Material provided =>
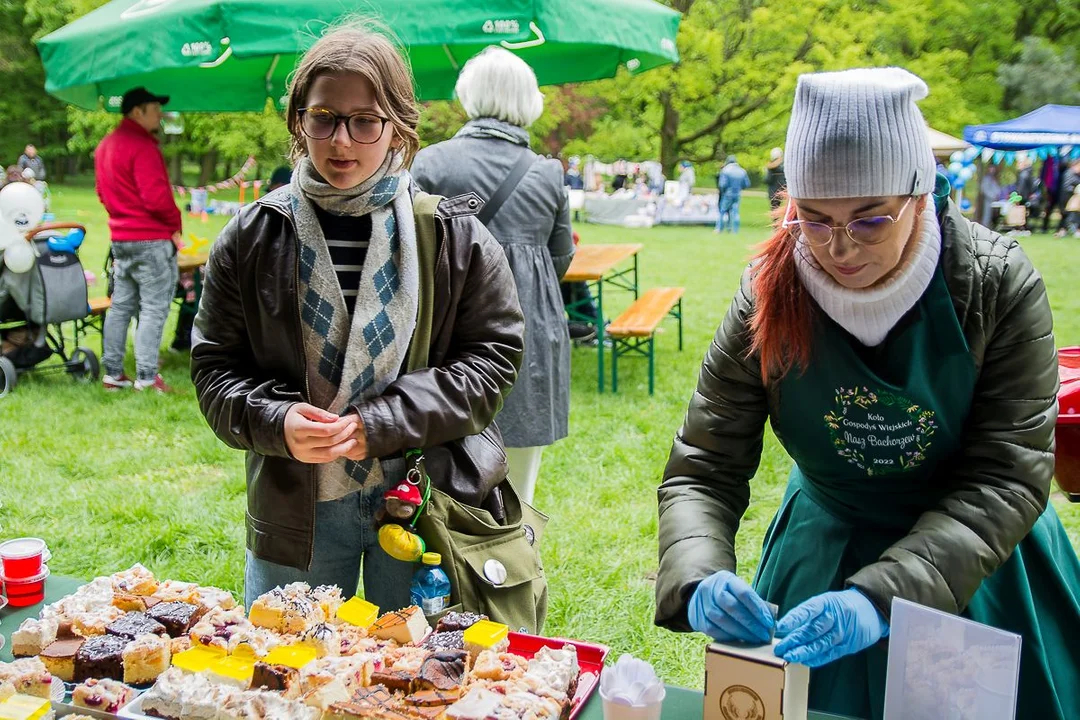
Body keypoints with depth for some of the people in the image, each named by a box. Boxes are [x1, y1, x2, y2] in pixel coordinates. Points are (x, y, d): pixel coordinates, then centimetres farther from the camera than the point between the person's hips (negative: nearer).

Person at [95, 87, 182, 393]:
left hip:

What to produce =>
Reproduce all of the material above verbatim, omitting the pictures.

Answer to the exercise =>
Body keypoints with depth for some of the people in the image, each named by a box. Boxes are [x1, y1, x2, y2] in pixel coordinates. Points are (x, y, d): pixel coordinates, then centimetres farther from the camera than the point between the person's hips (negative: nearer).

Person at [95, 87, 182, 393]:
left hip:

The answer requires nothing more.